Recently, I asked a racquet Jedi what average players get wrong when demoing a frame. He pointed out that they lose sight that a majority of points—whether club doubles or the second week of the Australian Open—end within four strokes. However, they aren’t paying close enough attention to the racquet’s effectiveness during the first few shots of a point. If you’re the type of player who likes to mug opponents with aggressive serve/return +1 tactics, the new Babolat Pure Drive Tour would make a perfect accomplice.
Whenever I test a Pure Drive Tour it’s typically a yin and yang experience. On the one hand, the ready power and spin potential produce effective shots off of strokes and from positions that I have no business doing so. As much as any frame, it has the capacity to sizzle a winner from a defensive posture with one quick swipe; the explosivity that is imbued in the line.
However, the universe demands balance. The cost for this ability is a greater penchant to commit errors. The racquet has such horsepower that when you get it on the track it dares you to step on the pedal to see what it can do. One of the dangers is asking it to do more than you would of any other racquet. Then again, that’s part of the allure.
Yet, what impressed this time around wasn’t the frame’s affinity for theatrics, but its heightened proficiency to do the mundane. Perhaps it was the enhanced torsional stability—the throat feels like a sledgehammer couldn’t crack it—but the control of the Tour seemed a bit more dependable than the previous generation. Most notably, I felt like I could stay in rallies longer with less fear of making a premature or head-scratching error.
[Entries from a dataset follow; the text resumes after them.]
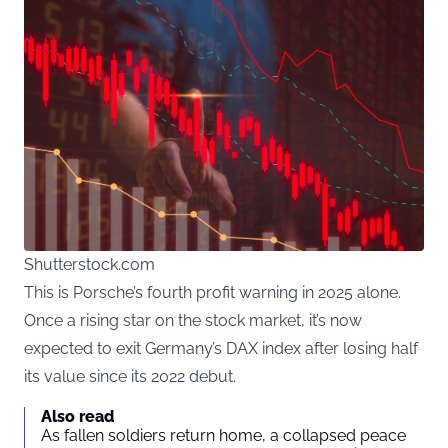
Shutterstock.com
This is Porsche’s fourth profit warning in 2025 alone.
Once a rising star on the stock market, it’s now
expected to exit Germany’s DAX index after losing half
its value since its 2022 debut.
Also read
As fallen soldiers return home, a collapsed peace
I still favored offensive measures, but I wasn’t in quite the same rush to pull the trigger.
The expansion of the SMAC dampening material further up into the shaft of frame has also given it a more muted, comfortable feel. It had a crisp, clean response at contact—and not too jarring off-center—although the high stiffness still should give pause to players with tender wrists and elbows.
While enjoying its baseline prowess, I still made a few concessions to the frame’s power and unpredictability. Targets were a bit bigger and topspin more exaggerated on ground strokes in order to maintain steadiness. If I hit an extended patch of sloppiness I leaned on staple shots and high rollers to regain some trust.
For instance, I had a particular problem finding the range with the down the line backhand. I typically flatten out that stroke somewhat and couldn’t come to regular terms with depth and direction. The outcome was more favorable when I adopted a shortened, blocked swing, but the shots lacked enough starch to warrant the change of direction. As a result, I resorted to hitting predominantly crosscourt unless the opportunity was too inviting. There is a better long-term solution for this issue and thy name is repetition. Several rounds with the ball machine would undoubtedly help develop a down the line groove.
Serving with a Pure Drive is often an emboldening experience, and it was no different with the new Tour. Pace? Duh. Spin? Loads. Direction? Clearly 3rd place, but it still good enough to make the podium. And as long as I didn’t try to break the back fence—a temptation I succumbed to on several occasions—I could combine all three fairly consistently.
Returning serve was nearly as effective. The additional weight from the standard version stood tallest in this category. It was so sturdy and stable against pace; just get the racquet face in front of the ball and redirection was on autopilot. As with any low hanging mid-court fruit with the frame, weak second serves were ripe to be punished. The only issue was when I caught a fastball late. Where most frames struggle to get those returns deep, with the Tour that ball often sailed. But that was a minor quibble for what was otherwise a definite strength.
Volleying was a microcosm of returning—it was so adept at punching the ball deep or through the court with minimal effort that at times it almost felt like cheating. Caught in a quick reflex volley exchange—handling was reasonably nimble—and all it took was getting the strings on the ball to send it back. There was a danger of getting lazy feet and reach for the ball because the racquet provided so much help.
The only real drawback at net—somewhat expected from this type of frame—was a lack of touch. Draining pace from a pass to feather a drop volley or finessing a half-volley just over the net was guesswork. The ball jumped off the string bed so quickly and the flex so limited it was difficult to control the distance. I found that if I wanted to employ changes in pace and variety it was easier to roll an angle or use spins on full swings.
All in all, this update to the Pure Drive Tour proved to be a worthwhile evolution of the racquet. It softened a few of the edges—heightened feel and control—without abandoning its core formula. At risk of belaboring the driving metaphors—it is in its name after all—the handling has improved, but it’s more in its element at high speeds rather than cornering around tight turns. Nonetheless, for advanced aggressive baseliners who want a firm, beefy frame to provide assistance in grabbing immediate control of points the force is strong with this one.